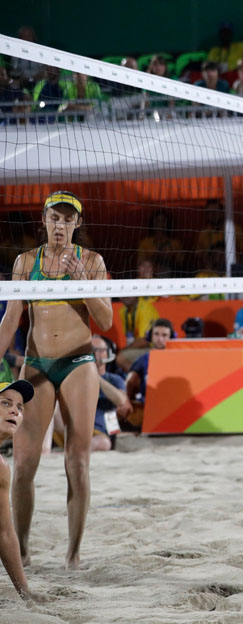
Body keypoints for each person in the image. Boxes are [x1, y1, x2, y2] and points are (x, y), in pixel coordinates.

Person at [0, 191, 112, 570]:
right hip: (37, 363)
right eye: (54, 218)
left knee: (77, 462)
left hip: (78, 362)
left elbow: (107, 321)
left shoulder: (91, 261)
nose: (60, 225)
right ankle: (24, 549)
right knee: (24, 463)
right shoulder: (25, 262)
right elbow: (11, 319)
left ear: (77, 224)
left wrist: (84, 284)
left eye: (67, 219)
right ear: (44, 220)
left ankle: (73, 555)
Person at [0, 380, 41, 602]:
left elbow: (5, 534)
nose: (15, 410)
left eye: (19, 407)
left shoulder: (2, 468)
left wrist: (26, 593)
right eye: (5, 403)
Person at [125, 318, 173, 430]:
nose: (160, 339)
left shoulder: (179, 359)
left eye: (164, 335)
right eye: (156, 334)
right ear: (150, 336)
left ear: (171, 337)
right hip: (148, 408)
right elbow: (129, 383)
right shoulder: (143, 360)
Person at [89, 335, 129, 452]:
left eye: (100, 350)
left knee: (104, 443)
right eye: (91, 350)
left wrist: (95, 376)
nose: (95, 354)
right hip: (73, 428)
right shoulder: (77, 378)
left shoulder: (115, 380)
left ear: (108, 353)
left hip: (99, 431)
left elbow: (122, 401)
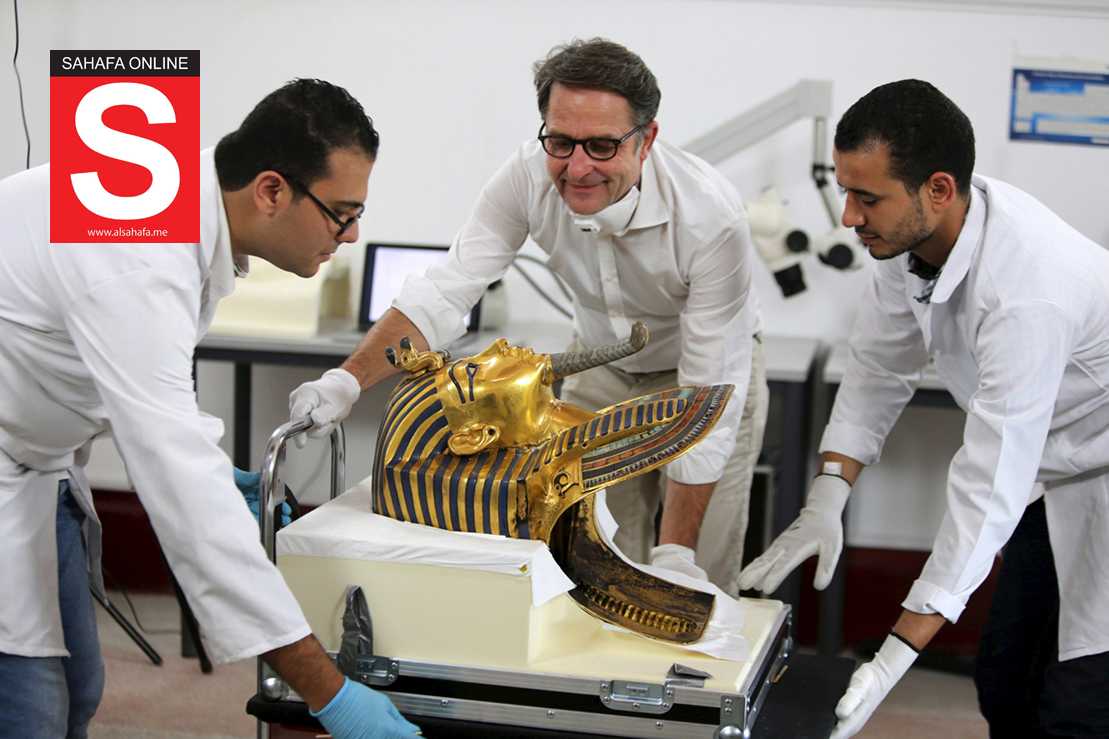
# # # # #
What you have to do –
Where does "elbow" occur in the data? Copy each line that has it.

Result for this task –
left elbow: (107, 321)
right elbow: (11, 319)
left elbow: (5, 534)
right elbow: (129, 383)
left elbow: (122, 401)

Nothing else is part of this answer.